What is Peripheral Neuropathy (Foot Neuropathy)?

Foot neuropathy is caused by damaged, diseased, or inflamed peripheral nerves of the foot or feet. Numbness, pain, burning, sensory loss, muscle weakness, and slowed reflexes in the foot are all tell-tale signs of foot neuropathy.


Although diabetic neuropathy is the most common cause of foot neuropathy, other diseases can cause this condition such as:







  • HIV.
  • Lyme disease.
  • Leprosy.
  • Alcoholism.

Pain from peripheral neuropathy is often described as a tingling or burning sensation. There is no specific length of time that the pain exists, but symptoms often improve given some time – especially if the neuropathy has an underlying medical condition that has the ability to be cured. The condition is often associated with poor nutrition, a number of diseases, and pressure or trauma, but many cases have no real known cause. If this is the case, it is called idiopathic neuropathy.

How is Peripheral Neuropathy Treated?

There are a variety of treatments available for peripheral neuropathy. Depending upon the cause, there are different treatments available. In many cases, if the disease is detected early enough, that is before nerve cells have been destroyed, full recovery from foot neuropathy is possible.

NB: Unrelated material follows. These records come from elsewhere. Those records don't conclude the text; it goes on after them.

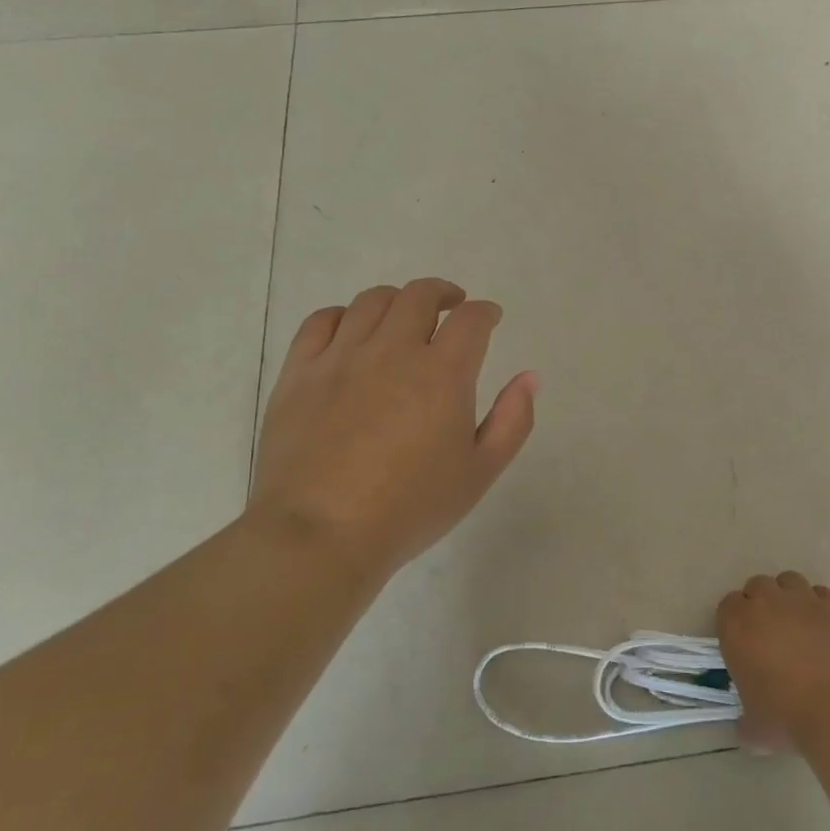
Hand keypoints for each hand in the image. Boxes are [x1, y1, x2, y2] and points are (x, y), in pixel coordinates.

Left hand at [249, 278, 537, 579]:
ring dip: (397, 301)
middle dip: (443, 294)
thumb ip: (512, 420)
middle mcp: (393, 351)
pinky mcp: (300, 372)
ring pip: (372, 301)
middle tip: (451, 309)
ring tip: (404, 318)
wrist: (319, 536)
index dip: (485, 312)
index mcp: (442, 373)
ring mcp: (341, 357)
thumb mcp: (480, 472)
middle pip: (420, 295)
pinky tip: (353, 332)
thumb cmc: (410, 508)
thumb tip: (529, 378)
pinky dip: (344, 316)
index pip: (471, 320)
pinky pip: (322, 321)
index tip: (489, 319)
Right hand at [717, 572, 829, 750]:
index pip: (727, 607)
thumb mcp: (756, 730)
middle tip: (770, 636)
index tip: (744, 646)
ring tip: (798, 626)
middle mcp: (766, 602)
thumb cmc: (790, 719)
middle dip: (761, 605)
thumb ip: (745, 721)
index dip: (735, 624)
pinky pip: (820, 594)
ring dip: (788, 598)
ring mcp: (803, 599)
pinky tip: (825, 630)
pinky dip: (819, 606)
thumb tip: (746, 727)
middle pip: (756, 586)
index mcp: (737, 626)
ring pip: (788, 581)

Treatment ranges from traditional pills and creams to special diets and therapies that stimulate the nervous system. Antidepressants, especially tricyclics and selective serotonin-norepinephrine re-uptake inhibitors, are used to relieve neuropathic pain in non-depressed persons.

Another class of medicines commonly prescribed for neuropathy is that of anticonvulsants. These medicines help block or limit pain. Additionally, opioid narcotic treatments for neuropathy are used as well to treat the condition, but have the risk of dependency. However, opioids have been the most consistently effective in reducing pain.

Alternative therapies for peripheral neuropathy include cannabinoids (an class of chemicals found in marijuana), Botulinum Toxin Type A, NMDA antagonists, dietary supplements, chiropractic massages, yoga, meditation, cognitive therapy, and acupuncture.
A final class of therapies for neuropathy is called neuromodulators. These include both implantable and non-implantable technologies (electrical and chemical) such as spinal cord stimulators, implanted spinal pumps, electrodes that stimulate the motor cortex of the brain, and methods called deep brain stimulation.